Doubleview Capital Corp. (TSXV:DBV, OT:DBLVF, GER:A1W038 / 1D4) has closed its previously announced non-brokered private placement financing (see news release dated Jan. 31, 2017) of convertible notes in the principal amount of $450,000 (U.S.). Each Note bears interest at a rate of 5% per annum, payable quarterly, and will mature and be payable eighteen months from the date of issue of the Notes.
The principal amount of the Notes will be convertible into common shares (the “Conversion Shares”) at a price of USD $0.07866582 (being CAD $0.10) per share (the “Conversion Price”). Upon conversion, the holder will also receive share purchase warrants (“Warrants”) equal to 75% of the Conversion Shares, with each whole Warrant entitling the holder to purchase one additional common share of Doubleview at a price of CAD $0.15 per share for a period of thirty months from the date of issue of the Warrants.

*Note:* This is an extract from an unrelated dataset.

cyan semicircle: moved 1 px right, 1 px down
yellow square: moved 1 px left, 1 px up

Under the terms of the Notes, Doubleview will have the right to repay the outstanding principal amount under the Notes plus accrued and unpaid interest at any time. Further, Doubleview, at its election, may pay any accrued and unpaid interest through the issuance of common shares of Doubleview at the Discounted Market Price (as defined by the rules of the TSX Venture Exchange) at the time of the interest payment date.
The institutional holders of the Notes will have a right of first refusal to participate in up to 50% of any future financings. During the term of the Notes, Doubleview has agreed to not issue any shares at a price below the Conversion Price. Doubleview will also have the right to force the conversion of the Notes and accelerate the expiry date of the Warrants.

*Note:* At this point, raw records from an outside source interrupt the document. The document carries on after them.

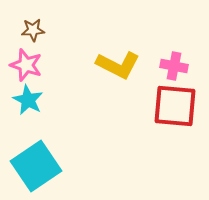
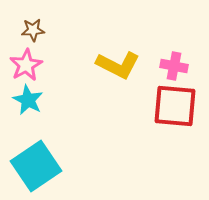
pink star: rotated 24 degrees clockwise
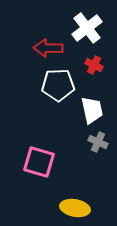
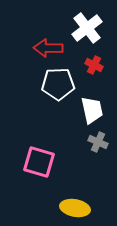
white pentagon: moved 1 px up
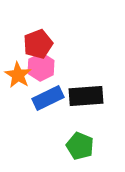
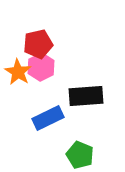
red pentagon: rotated 8 degrees clockwise
orange star: moved 3 px up
blue rectangle: moved 20 px down
green pentagon: moved 9 px down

Under the Financing, Doubleview paid a finder a fee equal to $31,500 cash and issued 450,000 finders warrants. The finder’s warrants will be on the same terms as the Warrants.
The securities issued under the Financing are subject to restrictions on resale expiring on June 2, 2017.
The proceeds from the private placement will be used for exploration on the Hat Gold-Copper Porphyry Project and general working capital purposes.
About Doubleview Capital Corp.
Doubleview Capital Corp., a mineral resource exploration and development company, is based in Vancouver, British Columbia, Canada, and is publicly traded on the TSX-Venture Exchange (TSX VENTURE: DBV), (OTCBB: DBLVF), (GER: A1W038), (FRANKFURT: 1D4). Doubleview identifies, acquires and finances precious and base metal exploration projects in North America, particularly in British Columbia. Doubleview increases shareholder value through acquisition and exploration of quality gold, copper and silver properties and the application of advanced state-of-the-art exploration methods. The Company’s portfolio of strategic properties provides diversification and mitigates investment risk.